When I post online that I liked a certain movie, TV series (or episode of a TV series), a book, etc etc etc, I frequently get at least one response along the lines of “It wasn’t perfect, but it was fun” or “I didn’t love it, but I liked it.” And honestly, I don’t know what to do with statements like that. When I say I like something, even when I say I love something, that doesn’t imply I think it’s perfect. If you say you like or love something, I don’t assume you think it’s the Platonic ideal and love everything single thing about it. You’re allowed to enjoy something without having to qualify it. You’re allowed to like something without having to also disparage it in some way. Own your enjoyment.
I recently saw Spider-Man: Into the Spider-Verse and Aquaman. I liked them both. A lot. Would I say they’re perfect? 100%? A+? Nope. Did both have some things I didn’t think were great? Sure. But overall, I thought the movies were really good, a lot of fun to watch, and whatever problems they had didn’t override that enjoyment. I save my complaints for the things I thought were only okay or didn’t care for at all.
(When I say they were a lot of fun to watch, I mean that as a very, very good thing. I don’t understand using “it was just fun” as if it were a side effect, not the main reason for watching or reading something. I’ve quit movies, TV series, books, and comics, even when I thought they were well done and had important things to say, because they weren’t fun to watch or read. If I want to do something that’s important but not fun, I’ll pay my bills and do my taxes.)

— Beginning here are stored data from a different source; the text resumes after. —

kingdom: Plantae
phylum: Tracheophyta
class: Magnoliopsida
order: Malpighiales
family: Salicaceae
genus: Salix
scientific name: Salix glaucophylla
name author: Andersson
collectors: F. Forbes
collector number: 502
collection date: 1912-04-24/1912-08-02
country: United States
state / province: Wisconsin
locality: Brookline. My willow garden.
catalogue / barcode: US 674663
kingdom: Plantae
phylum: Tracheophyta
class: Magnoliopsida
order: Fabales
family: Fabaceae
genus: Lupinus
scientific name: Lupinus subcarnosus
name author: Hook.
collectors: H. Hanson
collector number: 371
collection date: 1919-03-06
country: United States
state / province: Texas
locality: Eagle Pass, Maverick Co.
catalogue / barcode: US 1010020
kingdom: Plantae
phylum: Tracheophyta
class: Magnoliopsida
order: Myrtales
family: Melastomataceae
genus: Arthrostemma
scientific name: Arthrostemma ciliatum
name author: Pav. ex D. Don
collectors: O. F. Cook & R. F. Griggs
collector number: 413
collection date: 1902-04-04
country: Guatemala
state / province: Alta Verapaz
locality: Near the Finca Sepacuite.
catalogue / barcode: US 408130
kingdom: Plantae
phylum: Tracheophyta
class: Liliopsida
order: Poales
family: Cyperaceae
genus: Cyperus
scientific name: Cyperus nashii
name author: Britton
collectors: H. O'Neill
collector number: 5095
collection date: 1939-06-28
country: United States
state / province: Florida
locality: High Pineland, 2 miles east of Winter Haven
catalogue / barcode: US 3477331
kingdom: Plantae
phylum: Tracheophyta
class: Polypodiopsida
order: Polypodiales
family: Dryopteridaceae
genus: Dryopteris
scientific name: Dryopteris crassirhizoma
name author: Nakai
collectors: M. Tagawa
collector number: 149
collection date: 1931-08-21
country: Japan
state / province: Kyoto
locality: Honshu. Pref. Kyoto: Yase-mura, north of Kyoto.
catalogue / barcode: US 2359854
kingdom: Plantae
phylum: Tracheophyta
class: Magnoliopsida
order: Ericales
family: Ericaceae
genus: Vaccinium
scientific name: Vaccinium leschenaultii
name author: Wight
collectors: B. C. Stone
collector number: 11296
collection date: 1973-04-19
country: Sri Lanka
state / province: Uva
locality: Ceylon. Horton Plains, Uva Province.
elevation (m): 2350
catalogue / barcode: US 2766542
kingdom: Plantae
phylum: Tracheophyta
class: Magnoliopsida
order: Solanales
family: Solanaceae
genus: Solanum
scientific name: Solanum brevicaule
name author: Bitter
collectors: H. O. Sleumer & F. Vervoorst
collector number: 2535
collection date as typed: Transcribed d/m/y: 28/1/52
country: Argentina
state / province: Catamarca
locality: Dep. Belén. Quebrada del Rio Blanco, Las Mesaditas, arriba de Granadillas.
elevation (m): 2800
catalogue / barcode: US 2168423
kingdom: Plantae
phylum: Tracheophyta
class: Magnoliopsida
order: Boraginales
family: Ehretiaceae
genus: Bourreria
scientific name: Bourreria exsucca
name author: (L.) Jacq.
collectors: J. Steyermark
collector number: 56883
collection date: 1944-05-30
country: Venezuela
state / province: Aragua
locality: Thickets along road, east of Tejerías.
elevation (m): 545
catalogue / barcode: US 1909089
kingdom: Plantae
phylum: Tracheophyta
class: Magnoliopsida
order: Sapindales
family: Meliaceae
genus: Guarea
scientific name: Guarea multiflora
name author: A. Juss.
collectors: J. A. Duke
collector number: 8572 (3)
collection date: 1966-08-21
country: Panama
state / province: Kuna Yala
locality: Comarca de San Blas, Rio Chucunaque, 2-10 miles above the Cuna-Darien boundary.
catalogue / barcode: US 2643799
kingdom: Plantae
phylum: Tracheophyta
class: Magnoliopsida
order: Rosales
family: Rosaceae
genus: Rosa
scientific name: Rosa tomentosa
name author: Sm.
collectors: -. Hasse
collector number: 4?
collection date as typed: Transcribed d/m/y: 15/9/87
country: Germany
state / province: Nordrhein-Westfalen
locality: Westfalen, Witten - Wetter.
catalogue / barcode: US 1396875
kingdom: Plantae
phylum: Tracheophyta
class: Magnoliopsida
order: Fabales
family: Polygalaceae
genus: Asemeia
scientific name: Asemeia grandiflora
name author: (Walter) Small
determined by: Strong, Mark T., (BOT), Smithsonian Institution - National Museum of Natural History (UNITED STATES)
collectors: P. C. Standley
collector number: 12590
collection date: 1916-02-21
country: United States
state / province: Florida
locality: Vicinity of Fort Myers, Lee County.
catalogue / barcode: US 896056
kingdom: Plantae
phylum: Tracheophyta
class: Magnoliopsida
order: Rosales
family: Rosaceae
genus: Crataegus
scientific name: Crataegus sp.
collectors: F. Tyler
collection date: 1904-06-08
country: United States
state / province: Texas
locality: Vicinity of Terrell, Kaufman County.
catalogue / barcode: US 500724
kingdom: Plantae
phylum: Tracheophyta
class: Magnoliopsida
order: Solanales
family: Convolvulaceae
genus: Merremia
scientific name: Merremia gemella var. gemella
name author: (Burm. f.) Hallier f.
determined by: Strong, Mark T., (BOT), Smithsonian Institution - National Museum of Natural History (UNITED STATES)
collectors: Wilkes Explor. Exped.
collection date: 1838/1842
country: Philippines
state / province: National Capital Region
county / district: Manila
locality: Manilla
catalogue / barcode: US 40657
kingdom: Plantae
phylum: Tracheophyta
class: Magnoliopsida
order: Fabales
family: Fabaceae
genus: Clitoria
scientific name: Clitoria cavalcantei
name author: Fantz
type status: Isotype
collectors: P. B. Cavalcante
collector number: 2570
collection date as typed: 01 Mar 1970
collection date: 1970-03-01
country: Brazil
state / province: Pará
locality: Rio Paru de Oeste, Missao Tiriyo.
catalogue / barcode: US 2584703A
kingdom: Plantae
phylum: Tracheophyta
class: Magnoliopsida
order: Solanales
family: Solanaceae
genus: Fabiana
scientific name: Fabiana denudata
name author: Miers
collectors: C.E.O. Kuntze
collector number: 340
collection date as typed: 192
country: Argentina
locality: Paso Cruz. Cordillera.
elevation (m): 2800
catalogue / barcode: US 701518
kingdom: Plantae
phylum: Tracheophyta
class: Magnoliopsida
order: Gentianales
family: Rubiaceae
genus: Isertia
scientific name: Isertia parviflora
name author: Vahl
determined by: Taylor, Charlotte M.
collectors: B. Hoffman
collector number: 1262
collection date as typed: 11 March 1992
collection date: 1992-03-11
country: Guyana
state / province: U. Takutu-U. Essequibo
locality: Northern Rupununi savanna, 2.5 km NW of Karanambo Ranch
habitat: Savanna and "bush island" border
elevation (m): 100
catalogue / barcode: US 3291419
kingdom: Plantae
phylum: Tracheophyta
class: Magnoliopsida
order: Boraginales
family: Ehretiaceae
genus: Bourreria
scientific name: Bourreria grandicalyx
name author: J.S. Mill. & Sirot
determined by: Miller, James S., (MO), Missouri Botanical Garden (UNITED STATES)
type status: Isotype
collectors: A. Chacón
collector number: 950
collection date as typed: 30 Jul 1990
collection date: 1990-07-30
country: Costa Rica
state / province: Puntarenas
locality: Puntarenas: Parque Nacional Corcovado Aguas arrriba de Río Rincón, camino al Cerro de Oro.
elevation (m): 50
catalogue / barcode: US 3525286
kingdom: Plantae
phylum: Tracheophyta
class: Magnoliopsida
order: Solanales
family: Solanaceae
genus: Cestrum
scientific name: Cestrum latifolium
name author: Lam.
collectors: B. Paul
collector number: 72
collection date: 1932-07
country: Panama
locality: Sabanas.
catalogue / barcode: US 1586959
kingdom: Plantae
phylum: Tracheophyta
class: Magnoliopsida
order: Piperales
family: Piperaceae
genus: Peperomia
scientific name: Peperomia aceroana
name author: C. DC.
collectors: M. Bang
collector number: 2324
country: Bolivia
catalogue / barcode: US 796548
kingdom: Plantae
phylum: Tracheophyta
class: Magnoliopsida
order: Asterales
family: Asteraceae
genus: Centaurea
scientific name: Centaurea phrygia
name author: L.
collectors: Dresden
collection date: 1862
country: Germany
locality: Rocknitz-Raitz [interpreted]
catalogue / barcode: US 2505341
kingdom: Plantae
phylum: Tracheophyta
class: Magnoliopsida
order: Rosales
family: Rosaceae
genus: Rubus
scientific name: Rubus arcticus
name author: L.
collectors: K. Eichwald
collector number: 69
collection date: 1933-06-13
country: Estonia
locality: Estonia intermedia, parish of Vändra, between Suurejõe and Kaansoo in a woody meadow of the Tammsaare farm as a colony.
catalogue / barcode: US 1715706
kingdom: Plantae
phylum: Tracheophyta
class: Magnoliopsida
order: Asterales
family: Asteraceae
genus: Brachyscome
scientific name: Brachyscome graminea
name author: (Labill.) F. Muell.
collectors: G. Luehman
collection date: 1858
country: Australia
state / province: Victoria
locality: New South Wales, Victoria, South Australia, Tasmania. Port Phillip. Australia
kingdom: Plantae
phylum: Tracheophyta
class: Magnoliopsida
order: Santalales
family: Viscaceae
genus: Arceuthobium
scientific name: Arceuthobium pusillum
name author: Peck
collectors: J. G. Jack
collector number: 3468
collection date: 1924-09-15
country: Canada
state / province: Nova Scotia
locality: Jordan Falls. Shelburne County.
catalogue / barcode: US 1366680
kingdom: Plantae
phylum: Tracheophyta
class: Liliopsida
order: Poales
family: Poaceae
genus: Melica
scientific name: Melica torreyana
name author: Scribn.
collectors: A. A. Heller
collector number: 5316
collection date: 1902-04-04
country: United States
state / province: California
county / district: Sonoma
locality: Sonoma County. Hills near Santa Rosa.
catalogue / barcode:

Casablanca is one of my all-time favorite movies. I own it on DVD, but I’ll still watch it whenever I come across it on television. It has plot holes you could drive a truck through. There is some wooden acting in it (I’m looking at you, Paul Henreid). None of that overrides my love of the film and when I say I love it, why should I qualify that love by mentioning the plot holes or acting?
Doctor Who is my favoritest TV series ever. I might even go so far as to say it’s perfect. There are stories in the series that I don’t like. There are stories I think are pretty meh. Even the stories I love often have plot holes, flat characters, actors that gnaw on the scenery like starving rabbits, and endings that wrap up far too quickly (or, especially in the classic series, a lot of padding in the middle of stories). Hell, there are whole seasons of the show that I’m not fond of. The series overall can be very dated when it comes to things like gender, race, and sexuality. None of those things diminish my love for it. Now, when I’m raving about the show to someone who’s never seen it and they express an interest in watching it, I will give them the disclaimer that the series, especially the classic seasons, can be pretty sexist and racist at times. Otherwise, yes, I know the show isn’t perfect, but I don’t need to mention that when expressing my love of it.
Because there is no such thing as a perfect movie, book, TV show, comic book, play, etc etc etc. When you say you like something, perfection isn’t implied. What’s implied is “This thing is flawed, and maybe the flaws bother me and maybe they don’t, but overall I liked it.” Look, if you were telling someone “Josh is my friend”, would you qualify that with “I mean, he’s never on time and he often forgets things I tell him, five minutes after I tell him, but he’s fun to hang out with”? Isn’t the fact that I’m a flawed human being understood when you tell someone you like me? Why is it any different when you’re talking about media you like?
Imperfection is a given. Everything is flawed. That’s not a bug, that’s a fact of life, and you can even see that as part of the beauty of things. Don’t make the small stuff more important than it needs to be. Grab onto the things that make you happy and love them without reservation. Express that love without qualifying it. Stick around for joy.